# start of Extract

UNITED STATES

SECURITIES AND EXCHANGE COMMISSION

WASHINGTON, DC 20549

 

 

FORM 8-K

 

 

CURRENT REPORT

PURSUANT TO SECTION 13 OR 15(D)

OF THE SECURITIES EXCHANGE ACT OF 1934

Date of Report (Date of earliest event reported): May 28, 2021 (May 24, 2021)

 

 

 

4FRONT VENTURES CORP.

(Exact name of registrant as specified in its charter}

 

 

 

         
British Columbia   000-56075   83-4168417

(State or Other Jurisdiction

of Incorporation)

 

(Commission

File Number)

 

(IRS Employer

Identification No.)

 

5060 N. 40th Street, Suite 120

Phoenix, Arizona 85018

(Address of principal executive offices including zip code)

 

(602) 633-3067

(Registrant’s telephone number including area code)

 

 

Check the appropriate box below if the Form 8-K filing is intended to simultaneously satisfy the filing obligation of the registrant under any of the following provisions (see General Instruction A.2. below):

 

Written communications pursuant to Rule 425 under the Securities Act (17 CFR 230.425)

 

Soliciting material pursuant to Rule 14a-12 under the Exchange Act (17 CFR 240.14a-12)

 

Pre-commencement communications pursuant to Rule 14d-2(b) under the Exchange Act (17 CFR 240.14d-2(b))

 

Pre-commencement communications pursuant to Rule 13e-4(c) under the Exchange Act (17 CFR 240.13e-4(c))

Securities registered pursuant to Section 12(b) of the Act:

 

         
Title of each class   Trading
Symbol
 

Name of exchange

on which registered

N/A        

Indicate by check mark whether the registrant is an emerging growth company as defined in Rule 405 of the Securities Act of 1933 (§230.405 of this chapter) or Rule 12b-2 of the Securities Exchange Act of 1934 (§240.12b-2 of this chapter).

Emerging growth company  

If an emerging growth company, indicate by check mark if the registrant has elected not to use the extended transition period for complying with any new or revised financial accounting standards provided pursuant to Section 13(a) of the Exchange Act.

# end of Extract

◆ Goal:
List the provisions that the Form 8-K cover page gives under "Check the appropriate box below", each with its rule number and CFR citation.

# start of Extracted information

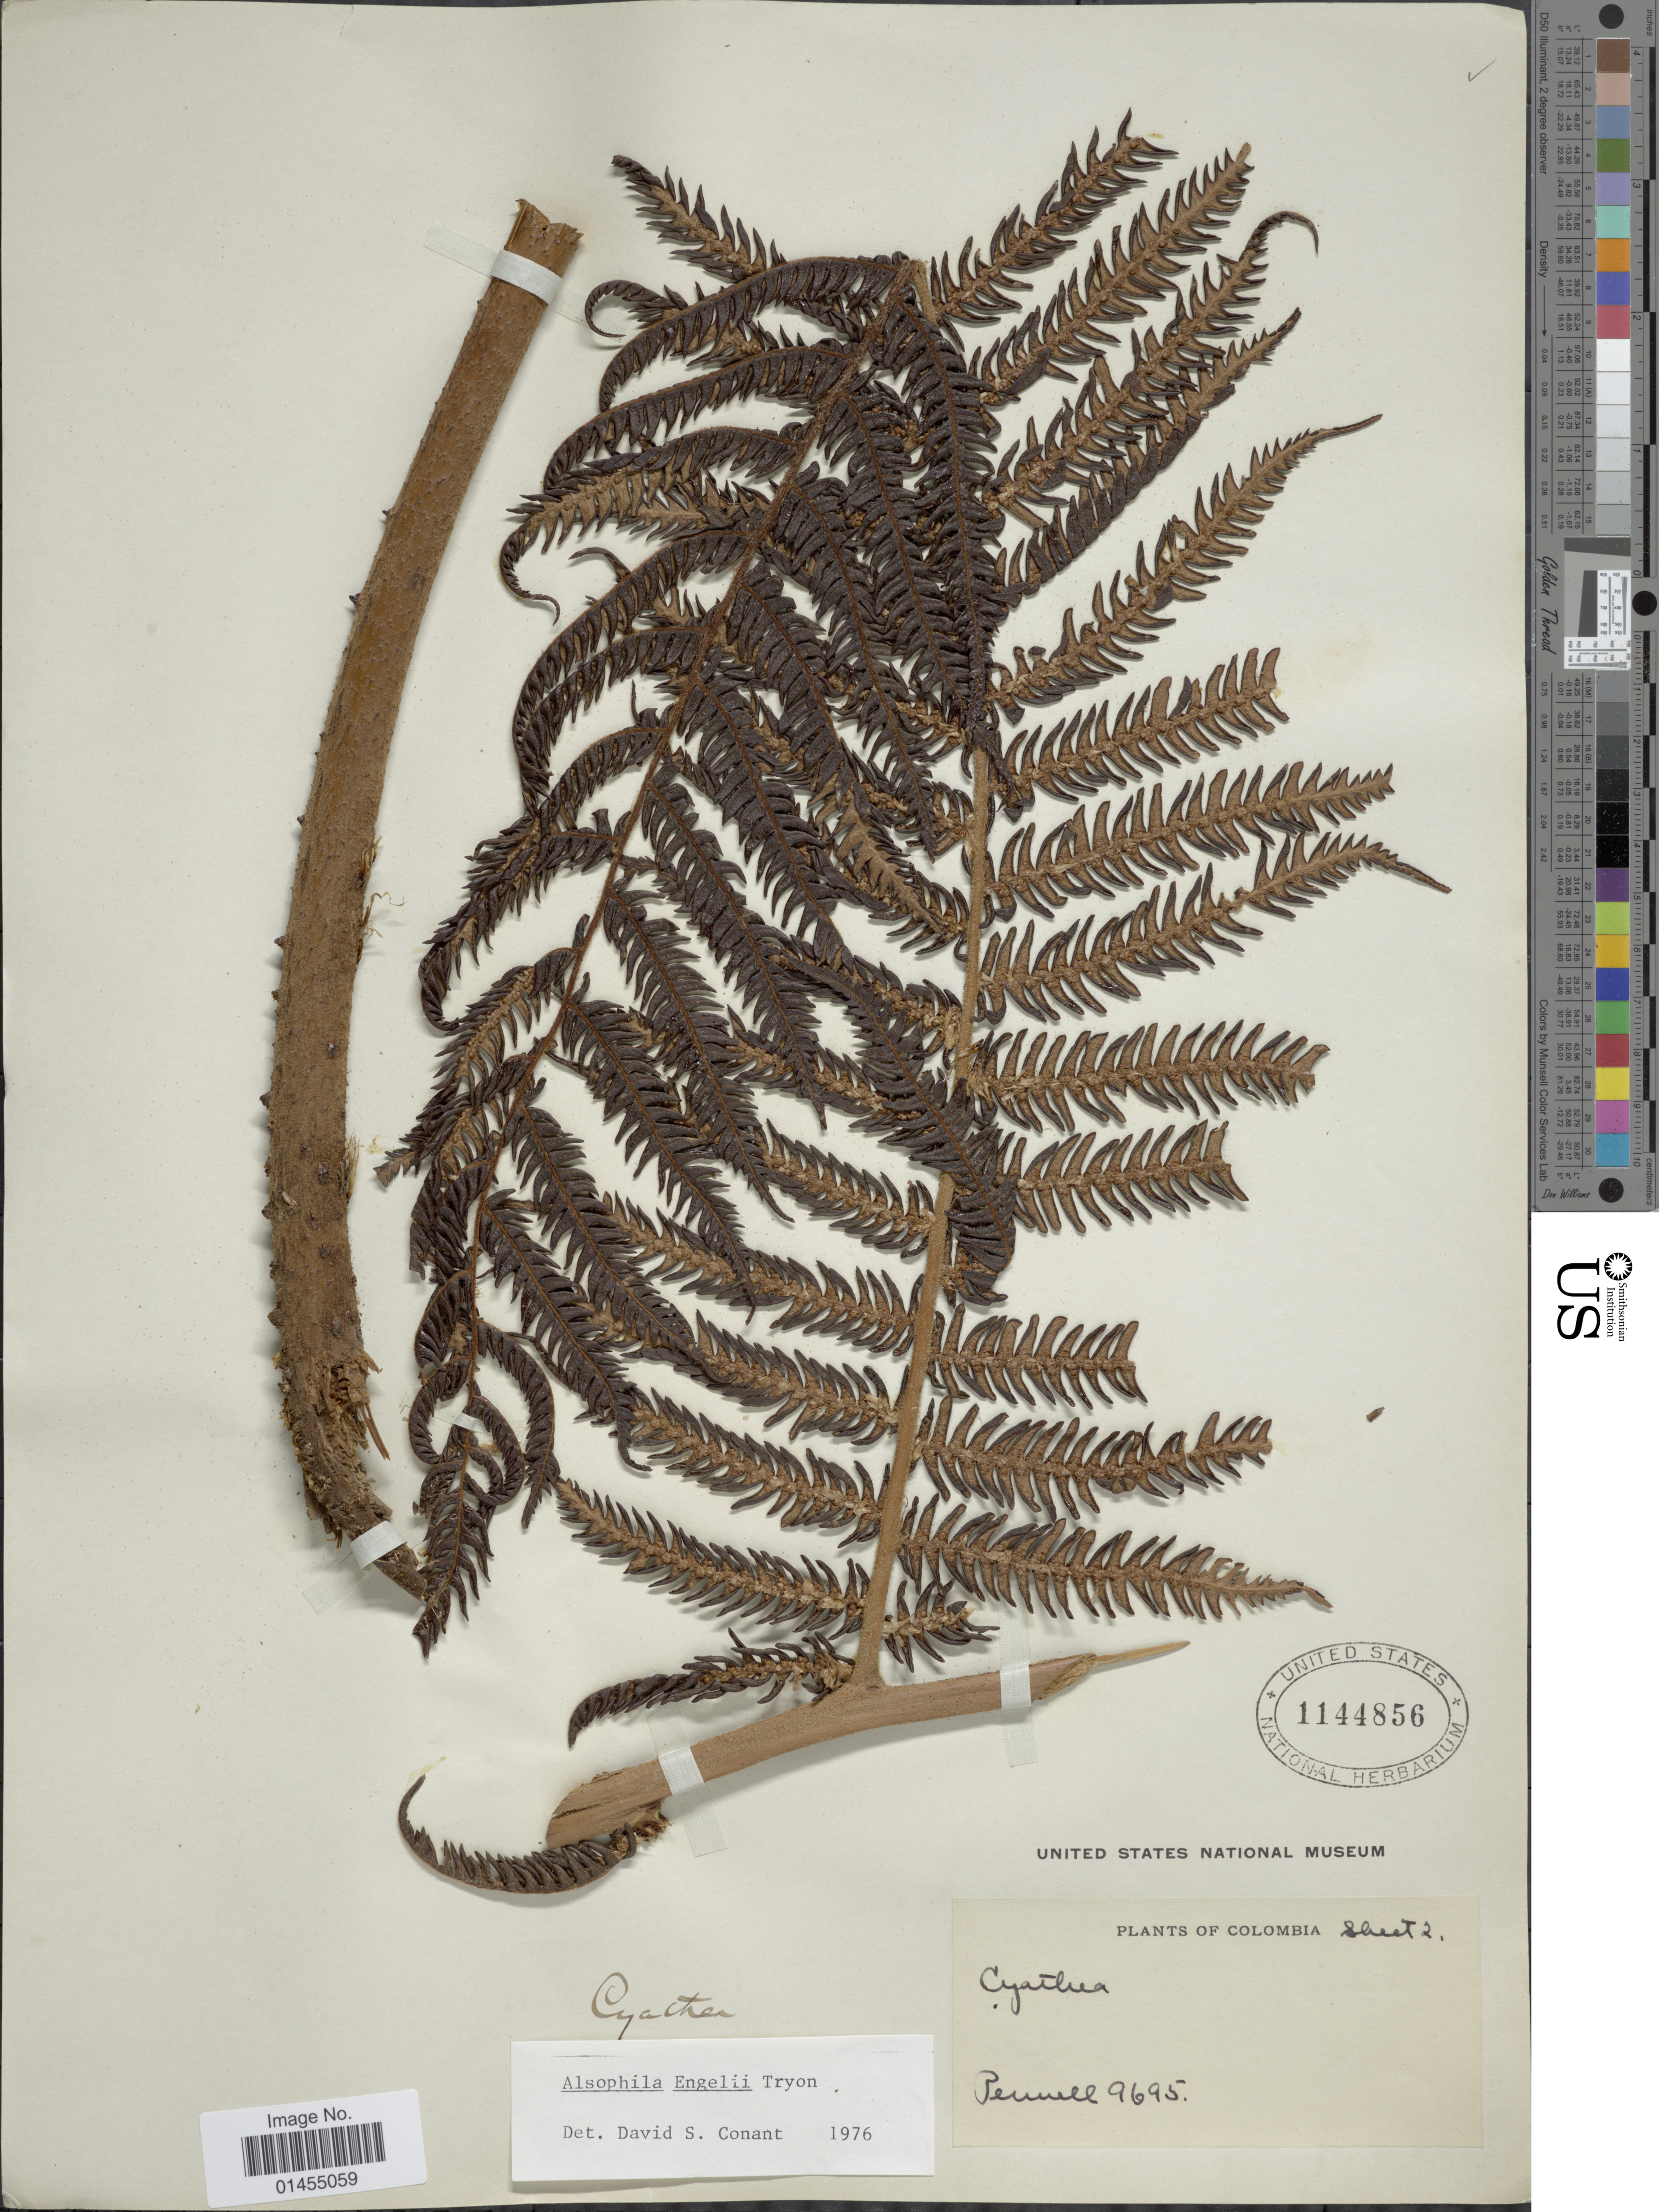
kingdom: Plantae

# end of Extracted information
# start of Extracted information

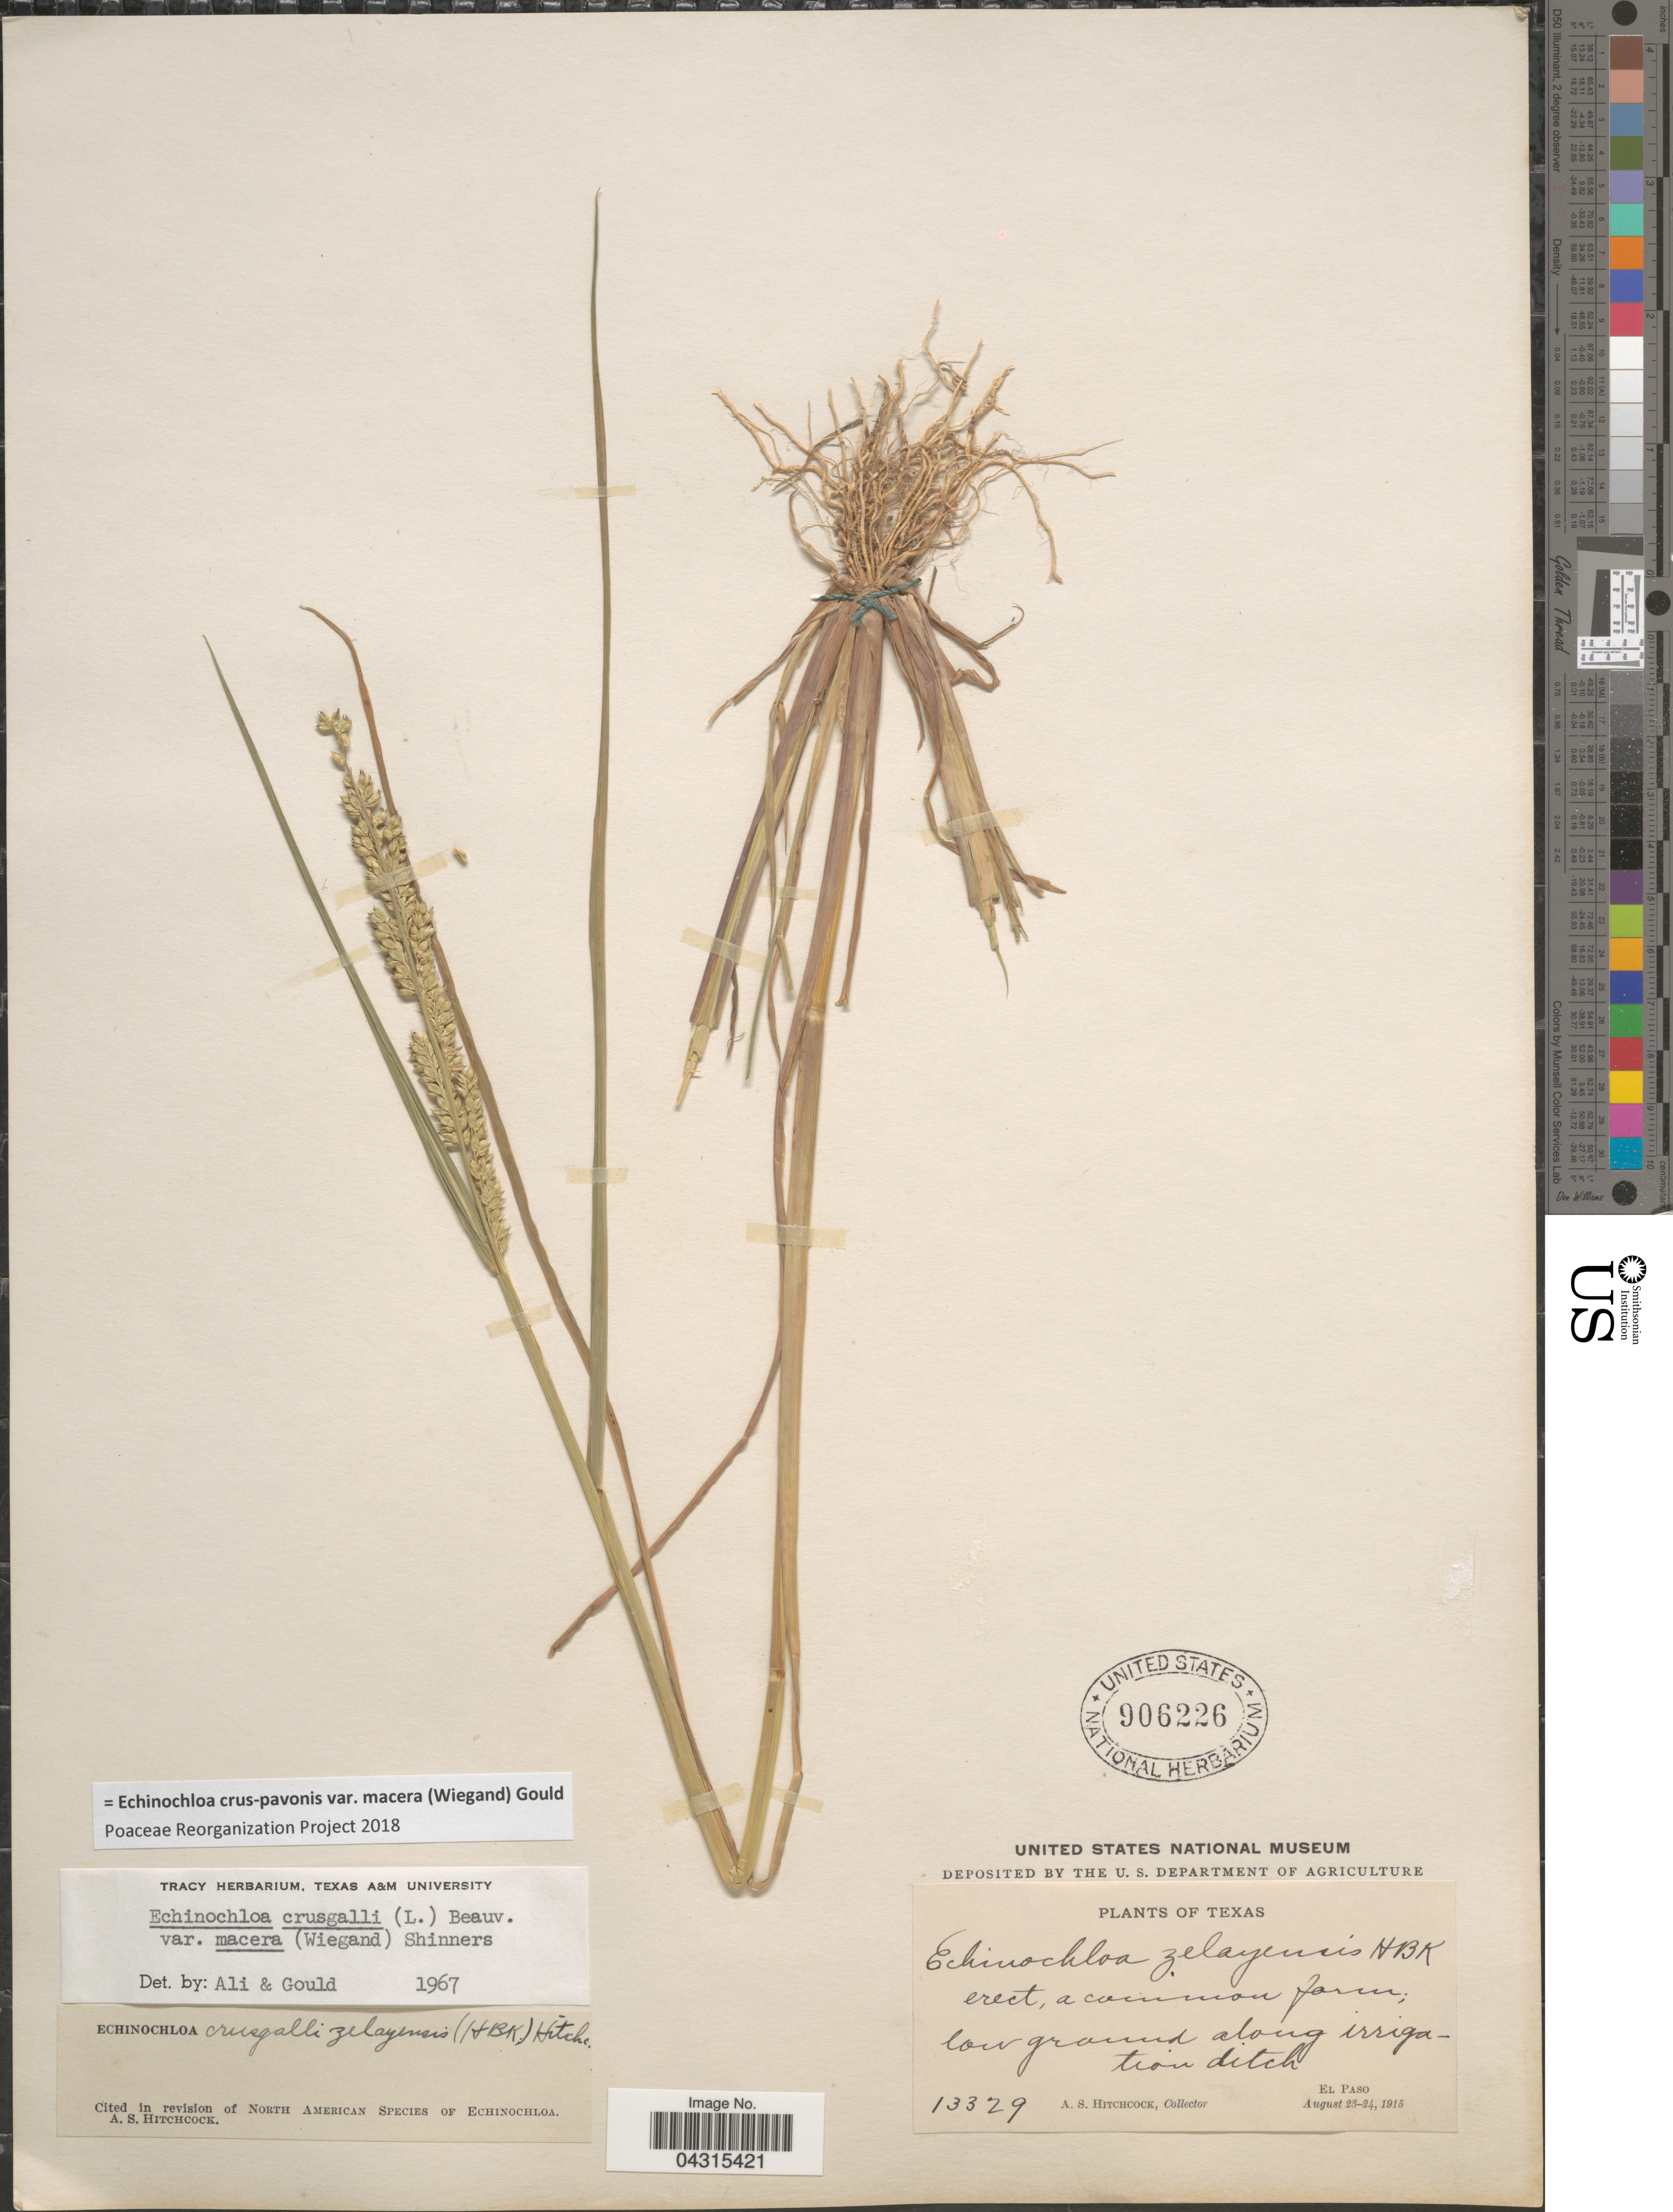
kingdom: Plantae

# end of Extracted information

◆ Reply to the task:
- Written communications pursuant to Rule 425 under the Securities Act (17 CFR 230.425)
- Soliciting material pursuant to Rule 14a-12 under the Exchange Act (17 CFR 240.14a-12)
- Pre-commencement communications pursuant to Rule 14d-2(b) under the Exchange Act (17 CFR 240.14d-2(b))
- Pre-commencement communications pursuant to Rule 13e-4(c) under the Exchange Act (17 CFR 240.13e-4(c))